De beroepsgrond van het college dat de Vrijheidsbeperkende Locatie (VBL) een voorliggende voorziening is die de noodzaak van Wmo-opvang doet vervallen, slaagt. Zoals de Raad in zijn uitspraak van 26 november 2015, ECLI:NL:CRVB:2015:3803, heeft overwogen mag ervan worden uitgegaan dat een vreemdeling als betrokkene van de opvang in een VBL gebruik kan maken, dat de opvang in een VBL in het algemeen aangemerkt kan worden als een voldoende voorziening in het bieden van opvang en dat met plaatsing in een VBL voldoende invulling wordt gegeven aan de uit het internationaal recht voortvloeiende positieve verplichting opvang te bieden. Daarmee is de opvang in een VBL een aan de Wmo voorliggende voorziening die de noodzaak van opvang op grond van die wet wegneemt.
4.2.
Dat betrokkene aanvoert dat hij niet tot de VBL zou zijn toegelaten, leidt de Raad niet tot een ander oordeel. Daartoe overweegt de Raad dat tegen het niet toelaten tot de opvang in de VBL beroep bij de vreemdelingenrechter mogelijk is en dat het uiteindelijk aan de Afdeling bestuursrechtspraak van de Raad van State (Afdeling) is om over de rechtmatigheid van een dergelijke weigering te oordelen. De beroepsgrond van betrokkene dat opvang in een VBL van hem niet kan worden gevergd, omdat de daaraan verbonden voorwaarde van medewerking aan vertrek in zijn bijzondere omstandigheden onrechtmatig is, leidt evenmin tot een ander oordeel. Deze voorwaarde doet immers niet af aan de feitelijke beschikbaarheid van de VBL. De beoordeling van de rechtmatigheid van de gestelde voorwaarde is voorbehouden aan de staatssecretaris en – in hoger beroep – uiteindelijk aan de Afdeling.
4.3.
Uit het voorgaande volgt dat het hoger beroep van het college slaagt en dat de aangevallen uitspraak voor vernietiging in aanmerking komt. Aan een beoordeling van de andere gronden van de hoger beroepen van het college en betrokkene wordt niet toegekomen. Doende wat de rechtbank zou behoren te doen zal de Raad het beroep ongegrond verklaren.

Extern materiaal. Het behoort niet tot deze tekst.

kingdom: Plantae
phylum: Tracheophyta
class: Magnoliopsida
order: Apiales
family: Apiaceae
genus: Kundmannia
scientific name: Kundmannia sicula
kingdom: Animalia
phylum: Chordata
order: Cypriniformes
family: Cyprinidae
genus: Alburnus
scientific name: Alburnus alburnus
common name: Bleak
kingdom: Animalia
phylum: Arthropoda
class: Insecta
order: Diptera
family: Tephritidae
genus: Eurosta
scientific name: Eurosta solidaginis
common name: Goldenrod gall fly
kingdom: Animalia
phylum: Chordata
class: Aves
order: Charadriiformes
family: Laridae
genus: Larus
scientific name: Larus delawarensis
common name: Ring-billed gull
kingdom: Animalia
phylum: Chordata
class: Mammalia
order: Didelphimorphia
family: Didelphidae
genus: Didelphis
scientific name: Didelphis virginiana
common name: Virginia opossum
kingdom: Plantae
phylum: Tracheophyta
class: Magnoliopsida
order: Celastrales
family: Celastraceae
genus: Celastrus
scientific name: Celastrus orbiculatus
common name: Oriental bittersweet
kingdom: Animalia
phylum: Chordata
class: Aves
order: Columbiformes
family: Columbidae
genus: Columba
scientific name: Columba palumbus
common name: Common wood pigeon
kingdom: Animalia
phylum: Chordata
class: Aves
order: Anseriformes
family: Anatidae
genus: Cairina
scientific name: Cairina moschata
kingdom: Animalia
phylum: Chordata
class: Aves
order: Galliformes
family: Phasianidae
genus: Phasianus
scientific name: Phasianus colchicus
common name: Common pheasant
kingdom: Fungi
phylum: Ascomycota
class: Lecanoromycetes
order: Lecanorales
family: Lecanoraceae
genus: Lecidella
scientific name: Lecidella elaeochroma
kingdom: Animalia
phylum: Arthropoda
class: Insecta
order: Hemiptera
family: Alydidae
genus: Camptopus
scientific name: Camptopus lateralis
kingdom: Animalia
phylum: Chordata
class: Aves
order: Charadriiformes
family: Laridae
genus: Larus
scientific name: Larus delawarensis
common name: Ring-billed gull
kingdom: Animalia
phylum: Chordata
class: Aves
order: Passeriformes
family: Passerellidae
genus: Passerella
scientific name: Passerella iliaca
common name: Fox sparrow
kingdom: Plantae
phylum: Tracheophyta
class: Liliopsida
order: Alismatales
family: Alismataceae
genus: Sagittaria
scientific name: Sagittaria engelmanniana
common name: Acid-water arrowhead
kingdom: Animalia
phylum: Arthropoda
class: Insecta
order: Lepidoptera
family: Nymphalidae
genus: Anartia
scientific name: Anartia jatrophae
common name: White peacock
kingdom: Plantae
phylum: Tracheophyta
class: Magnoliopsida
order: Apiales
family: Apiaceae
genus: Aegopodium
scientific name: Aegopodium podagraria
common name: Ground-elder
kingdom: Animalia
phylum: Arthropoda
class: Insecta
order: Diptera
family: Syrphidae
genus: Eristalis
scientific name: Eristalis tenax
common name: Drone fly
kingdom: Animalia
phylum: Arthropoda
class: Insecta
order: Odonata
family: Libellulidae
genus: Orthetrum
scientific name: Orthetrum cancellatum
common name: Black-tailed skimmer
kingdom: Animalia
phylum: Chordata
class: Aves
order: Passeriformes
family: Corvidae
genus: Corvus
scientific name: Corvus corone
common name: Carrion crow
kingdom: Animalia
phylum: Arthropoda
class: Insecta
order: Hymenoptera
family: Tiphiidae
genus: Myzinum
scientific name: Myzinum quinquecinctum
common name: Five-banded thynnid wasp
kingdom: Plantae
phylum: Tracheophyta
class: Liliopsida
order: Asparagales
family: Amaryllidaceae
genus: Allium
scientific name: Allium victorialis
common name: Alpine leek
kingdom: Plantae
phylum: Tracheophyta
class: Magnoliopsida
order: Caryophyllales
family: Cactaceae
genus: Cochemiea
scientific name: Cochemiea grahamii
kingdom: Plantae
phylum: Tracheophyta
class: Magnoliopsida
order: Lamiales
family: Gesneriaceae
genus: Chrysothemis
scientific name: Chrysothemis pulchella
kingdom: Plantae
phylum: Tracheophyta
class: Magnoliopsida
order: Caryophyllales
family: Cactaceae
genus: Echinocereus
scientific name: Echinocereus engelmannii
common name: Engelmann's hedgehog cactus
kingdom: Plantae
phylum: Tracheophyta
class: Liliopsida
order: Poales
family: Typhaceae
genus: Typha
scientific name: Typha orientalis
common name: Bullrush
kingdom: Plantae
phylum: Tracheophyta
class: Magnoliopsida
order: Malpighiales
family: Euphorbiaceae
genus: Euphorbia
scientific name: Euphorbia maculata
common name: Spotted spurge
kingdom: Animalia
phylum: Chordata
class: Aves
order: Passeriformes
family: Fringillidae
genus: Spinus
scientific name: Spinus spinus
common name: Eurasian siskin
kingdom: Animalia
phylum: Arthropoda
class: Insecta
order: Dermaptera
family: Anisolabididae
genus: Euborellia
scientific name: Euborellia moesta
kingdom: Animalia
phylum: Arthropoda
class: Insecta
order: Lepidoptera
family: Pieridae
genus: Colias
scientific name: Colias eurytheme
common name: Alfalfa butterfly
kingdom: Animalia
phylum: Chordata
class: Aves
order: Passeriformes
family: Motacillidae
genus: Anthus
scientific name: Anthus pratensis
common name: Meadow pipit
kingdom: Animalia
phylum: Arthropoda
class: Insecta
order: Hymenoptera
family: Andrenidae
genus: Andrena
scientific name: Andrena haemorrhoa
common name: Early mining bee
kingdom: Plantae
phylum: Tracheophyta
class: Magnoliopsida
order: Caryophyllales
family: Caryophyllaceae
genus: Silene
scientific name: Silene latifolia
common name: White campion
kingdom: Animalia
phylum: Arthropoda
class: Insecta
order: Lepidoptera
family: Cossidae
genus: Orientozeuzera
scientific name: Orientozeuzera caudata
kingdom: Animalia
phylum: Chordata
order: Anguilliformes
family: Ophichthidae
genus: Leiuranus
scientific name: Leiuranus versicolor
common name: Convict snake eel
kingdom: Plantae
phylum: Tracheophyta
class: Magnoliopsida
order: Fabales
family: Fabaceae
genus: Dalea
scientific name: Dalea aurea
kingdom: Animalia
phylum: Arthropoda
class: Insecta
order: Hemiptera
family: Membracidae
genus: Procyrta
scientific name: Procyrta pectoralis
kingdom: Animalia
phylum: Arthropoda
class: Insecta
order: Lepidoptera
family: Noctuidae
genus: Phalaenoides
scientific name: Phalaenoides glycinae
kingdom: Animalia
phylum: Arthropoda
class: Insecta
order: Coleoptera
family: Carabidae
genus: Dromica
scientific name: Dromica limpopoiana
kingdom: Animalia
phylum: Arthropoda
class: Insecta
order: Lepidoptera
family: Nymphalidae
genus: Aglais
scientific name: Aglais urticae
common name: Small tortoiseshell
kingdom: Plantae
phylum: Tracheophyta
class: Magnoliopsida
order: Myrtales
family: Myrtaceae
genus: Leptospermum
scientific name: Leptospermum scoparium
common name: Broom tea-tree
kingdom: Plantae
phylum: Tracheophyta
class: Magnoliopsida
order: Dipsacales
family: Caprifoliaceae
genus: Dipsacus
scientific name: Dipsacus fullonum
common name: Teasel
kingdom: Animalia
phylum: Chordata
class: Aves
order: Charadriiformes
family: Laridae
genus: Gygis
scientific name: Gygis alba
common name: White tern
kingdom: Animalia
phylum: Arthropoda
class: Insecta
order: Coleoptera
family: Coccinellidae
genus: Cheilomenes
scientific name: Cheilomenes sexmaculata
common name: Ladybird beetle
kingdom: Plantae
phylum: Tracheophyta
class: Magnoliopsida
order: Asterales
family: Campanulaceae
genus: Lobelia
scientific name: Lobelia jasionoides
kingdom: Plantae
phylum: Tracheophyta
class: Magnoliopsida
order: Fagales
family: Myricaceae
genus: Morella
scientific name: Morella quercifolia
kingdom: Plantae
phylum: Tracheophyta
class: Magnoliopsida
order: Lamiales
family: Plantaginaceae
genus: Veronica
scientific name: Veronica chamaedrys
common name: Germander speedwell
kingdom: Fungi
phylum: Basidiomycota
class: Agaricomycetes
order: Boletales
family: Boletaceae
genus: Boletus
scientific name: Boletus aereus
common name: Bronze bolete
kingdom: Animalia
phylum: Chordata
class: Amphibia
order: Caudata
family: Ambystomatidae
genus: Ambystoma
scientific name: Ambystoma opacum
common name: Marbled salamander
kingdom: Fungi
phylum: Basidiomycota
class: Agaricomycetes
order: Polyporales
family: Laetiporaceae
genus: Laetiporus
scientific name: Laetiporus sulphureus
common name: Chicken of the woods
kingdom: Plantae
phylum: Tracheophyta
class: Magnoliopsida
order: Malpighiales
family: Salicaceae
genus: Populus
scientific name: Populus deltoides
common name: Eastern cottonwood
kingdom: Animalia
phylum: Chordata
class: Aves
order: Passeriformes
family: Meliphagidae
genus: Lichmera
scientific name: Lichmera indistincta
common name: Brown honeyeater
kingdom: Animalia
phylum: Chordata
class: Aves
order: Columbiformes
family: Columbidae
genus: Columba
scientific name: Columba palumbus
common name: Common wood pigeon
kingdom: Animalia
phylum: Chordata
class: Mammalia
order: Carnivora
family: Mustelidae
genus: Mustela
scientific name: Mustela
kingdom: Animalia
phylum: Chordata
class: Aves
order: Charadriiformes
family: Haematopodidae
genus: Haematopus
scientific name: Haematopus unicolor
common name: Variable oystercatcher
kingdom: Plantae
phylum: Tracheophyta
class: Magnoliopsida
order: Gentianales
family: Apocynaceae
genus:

5. Voor een veroordeling in de proceskosten bestaat geen aanleiding.

BESLISSING

De Centrale Raad van Beroep
- vernietigt de aangevallen uitspraak;
- verklaart het beroep ongegrond.
Deze uitspraak is gedaan door H.J. de Mooij, in tegenwoordigheid van M.S.E.S. Umans als griffier. De beslissing is uitgesproken in het openbaar op 26 oktober 2016.